Ci sono giorni che hanno un sapore speciale, che si ricordano anche a decenni di distanza per un motivo o per l’altro. Il 15 ottobre per i tifosi del Torino è uno di questi giorni. Il sapore è amaro, un rimpianto che non si è mai estinto. Il 15 ottobre per i tifosi del Torino e anche per tutti quelli che dicono di amare il calcio ha un nome: Luigi Meroni.

Professione ala destra - Luigi era solo all’anagrafe, per tutti era Gigi, per i tifosi del Toro, ‘calimero’, al massimo ‘farfallino’, per qualcuno ‘il George Best italiano’, ‘il beat’, ‘il quinto Beatles’. Volava sulla destra, un dribbling dietro l’altro, una magia continua, scatti e progressioni e quel tocco di palla al velluto che contraddistingue il campione dal buon giocatore.

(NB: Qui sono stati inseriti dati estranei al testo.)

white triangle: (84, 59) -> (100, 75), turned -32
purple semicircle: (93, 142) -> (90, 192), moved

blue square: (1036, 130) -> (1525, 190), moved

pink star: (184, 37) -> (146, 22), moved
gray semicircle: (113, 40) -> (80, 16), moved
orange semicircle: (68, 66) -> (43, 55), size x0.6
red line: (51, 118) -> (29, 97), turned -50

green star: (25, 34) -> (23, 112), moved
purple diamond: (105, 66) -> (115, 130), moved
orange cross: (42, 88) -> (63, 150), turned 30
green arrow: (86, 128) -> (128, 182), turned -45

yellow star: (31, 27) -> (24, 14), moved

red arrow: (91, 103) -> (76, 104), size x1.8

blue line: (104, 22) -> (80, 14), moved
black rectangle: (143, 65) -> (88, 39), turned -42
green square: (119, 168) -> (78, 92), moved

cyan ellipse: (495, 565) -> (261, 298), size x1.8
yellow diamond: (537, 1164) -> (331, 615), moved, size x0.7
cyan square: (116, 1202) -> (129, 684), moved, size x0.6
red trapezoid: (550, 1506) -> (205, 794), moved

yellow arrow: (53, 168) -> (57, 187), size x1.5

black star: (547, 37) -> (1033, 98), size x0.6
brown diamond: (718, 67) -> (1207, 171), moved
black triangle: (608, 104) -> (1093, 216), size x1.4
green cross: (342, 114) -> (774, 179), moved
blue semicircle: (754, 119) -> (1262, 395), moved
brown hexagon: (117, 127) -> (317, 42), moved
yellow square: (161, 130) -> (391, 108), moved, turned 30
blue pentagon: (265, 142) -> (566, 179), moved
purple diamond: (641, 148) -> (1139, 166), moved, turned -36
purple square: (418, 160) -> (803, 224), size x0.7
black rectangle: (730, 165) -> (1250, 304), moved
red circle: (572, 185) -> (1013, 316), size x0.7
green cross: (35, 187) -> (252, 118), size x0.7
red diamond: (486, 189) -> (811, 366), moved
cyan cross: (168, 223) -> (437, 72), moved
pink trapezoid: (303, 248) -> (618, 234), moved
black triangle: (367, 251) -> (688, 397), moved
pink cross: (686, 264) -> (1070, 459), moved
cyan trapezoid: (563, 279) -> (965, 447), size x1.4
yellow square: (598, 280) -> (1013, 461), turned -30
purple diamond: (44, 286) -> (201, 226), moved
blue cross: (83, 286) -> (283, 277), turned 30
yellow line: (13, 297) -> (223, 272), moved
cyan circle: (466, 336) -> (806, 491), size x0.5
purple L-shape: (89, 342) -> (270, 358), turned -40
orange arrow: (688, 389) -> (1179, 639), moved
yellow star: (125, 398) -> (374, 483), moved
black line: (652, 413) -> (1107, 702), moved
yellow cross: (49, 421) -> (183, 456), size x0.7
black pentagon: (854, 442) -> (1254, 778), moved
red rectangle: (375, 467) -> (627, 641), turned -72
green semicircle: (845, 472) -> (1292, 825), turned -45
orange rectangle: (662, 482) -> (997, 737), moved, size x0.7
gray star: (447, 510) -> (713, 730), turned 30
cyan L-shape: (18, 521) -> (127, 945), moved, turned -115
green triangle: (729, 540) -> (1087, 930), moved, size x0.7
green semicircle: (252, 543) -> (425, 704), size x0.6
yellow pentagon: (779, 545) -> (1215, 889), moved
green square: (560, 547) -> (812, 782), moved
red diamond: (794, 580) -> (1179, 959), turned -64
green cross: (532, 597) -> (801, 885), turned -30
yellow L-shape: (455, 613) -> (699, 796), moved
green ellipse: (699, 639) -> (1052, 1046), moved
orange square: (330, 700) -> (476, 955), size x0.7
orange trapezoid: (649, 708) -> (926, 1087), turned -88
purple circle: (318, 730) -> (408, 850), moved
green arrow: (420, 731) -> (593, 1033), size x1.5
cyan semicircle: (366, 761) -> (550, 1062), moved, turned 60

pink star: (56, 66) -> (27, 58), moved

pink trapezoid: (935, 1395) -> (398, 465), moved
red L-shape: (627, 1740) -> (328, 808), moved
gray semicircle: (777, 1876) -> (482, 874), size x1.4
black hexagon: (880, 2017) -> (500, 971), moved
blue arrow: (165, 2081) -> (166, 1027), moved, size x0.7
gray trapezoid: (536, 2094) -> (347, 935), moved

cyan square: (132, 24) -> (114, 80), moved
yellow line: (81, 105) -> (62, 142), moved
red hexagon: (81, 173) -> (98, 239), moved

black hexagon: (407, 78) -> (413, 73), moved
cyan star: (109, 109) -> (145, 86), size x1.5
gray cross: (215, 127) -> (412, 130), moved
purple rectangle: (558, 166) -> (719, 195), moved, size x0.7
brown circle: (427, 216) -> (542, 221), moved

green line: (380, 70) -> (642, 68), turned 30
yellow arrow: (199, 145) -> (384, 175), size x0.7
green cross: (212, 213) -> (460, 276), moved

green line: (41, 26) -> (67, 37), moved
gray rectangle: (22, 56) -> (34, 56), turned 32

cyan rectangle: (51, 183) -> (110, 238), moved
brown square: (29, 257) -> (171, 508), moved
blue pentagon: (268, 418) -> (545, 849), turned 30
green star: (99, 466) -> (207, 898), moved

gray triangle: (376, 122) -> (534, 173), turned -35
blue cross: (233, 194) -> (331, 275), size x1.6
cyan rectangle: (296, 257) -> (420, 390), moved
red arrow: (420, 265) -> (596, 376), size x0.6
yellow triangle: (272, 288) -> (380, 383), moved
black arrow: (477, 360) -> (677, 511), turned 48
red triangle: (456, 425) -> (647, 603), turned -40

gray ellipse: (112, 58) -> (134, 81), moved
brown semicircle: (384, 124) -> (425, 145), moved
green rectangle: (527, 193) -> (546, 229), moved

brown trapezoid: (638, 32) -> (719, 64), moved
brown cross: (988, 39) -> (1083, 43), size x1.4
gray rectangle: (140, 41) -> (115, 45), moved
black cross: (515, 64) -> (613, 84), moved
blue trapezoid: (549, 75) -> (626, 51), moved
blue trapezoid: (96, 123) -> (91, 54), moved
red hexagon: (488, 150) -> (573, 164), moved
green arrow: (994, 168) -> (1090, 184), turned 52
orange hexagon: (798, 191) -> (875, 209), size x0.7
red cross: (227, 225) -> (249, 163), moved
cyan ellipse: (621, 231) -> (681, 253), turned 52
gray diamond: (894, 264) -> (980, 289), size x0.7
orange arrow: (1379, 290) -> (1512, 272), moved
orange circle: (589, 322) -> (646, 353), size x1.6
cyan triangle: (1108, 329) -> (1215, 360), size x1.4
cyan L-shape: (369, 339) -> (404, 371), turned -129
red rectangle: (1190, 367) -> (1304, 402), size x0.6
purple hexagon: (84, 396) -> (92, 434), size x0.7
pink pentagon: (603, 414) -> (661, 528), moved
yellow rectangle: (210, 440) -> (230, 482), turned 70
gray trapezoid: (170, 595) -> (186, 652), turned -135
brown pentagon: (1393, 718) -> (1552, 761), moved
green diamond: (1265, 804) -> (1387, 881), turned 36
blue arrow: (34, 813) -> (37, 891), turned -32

La maglia era quella granata, il numero il 7, i paragoni, per ruolo e classe, quelli con George Best.  Con il nordirlandese, l’ala comasca, condivideva anche quell’anticonformismo, quella voglia di stupire, quell’anticipare i tempi che divennero parte della loro icona. Cappelloni entrambi, calzini abbassati alla Sivori, amanti del colpo ad effetto, della giocata. Pennellate che però non si limitavano al campo quelle di Gigi, ma che riproponeva anche a casa, nella sua mansarda di Piazza Vittorio, dove portava avanti la sua grande passione: la pittura.

Addio Gigì – A fermare Gigi fu una Fiat 124 coupé. Quel 15 ottobre 1967 era domenica, il Torino aveva appena vinto 4-2 contro la Samp, Fabrizio Poletti, suo grande amico e compagno di squadra lo convince a scendere al loro bar per una birra e per una chiamata a casa. Meroni scende, i due attraversano metà carreggiata, si fermano al centro, una macchina li sfiora a grande velocità, la schivano, loro fanno un passo indietro. L’ala viene investita, viene sbalzato in aria e poi travolto da una Lancia Appia. Il difensore viene solo colpito lievemente. Alla guida c’era un diciannovenne neopatentato, c’era Attilio Romero, tifoso granata, futuro presidente del Torino. Gigi muore poche ore dopo. Torino si stringe attorno alla squadra, ventimila persone lo salutano per l’ultima volta a pochi giorni dal derby. La domenica successiva i granata scendono in campo con la rabbia e la morte nel cuore rifilano un 4-0 alla Vecchi Signora in un Comunale in religioso silenzio.

Un campione indimenticato – “Meroni è stato la luce, la luce dopo Superga, la cosa più bella che abbia mai visto in uno stadio” scrisse Pasolini in un suo articolo pubblicato sul Corriere della Sera. E ancora oggi il tifo granata lo commemora, ne preserva la memoria, perché “quello scricciolo d’uomo che correva e dribblava e faceva innamorare sulla destra è parte integrante dell’amore per il Torino, ne è vanto e dolore, ne è immagine e tragedia, pezzo di storia e esemplificazione di cosa è il colore granata per il mondo del calcio”. O così almeno recitava una lettera di un tifoso del Toro adirato per la decisione della società di non commemorare l’anniversario della morte del giocatore qualche anno fa.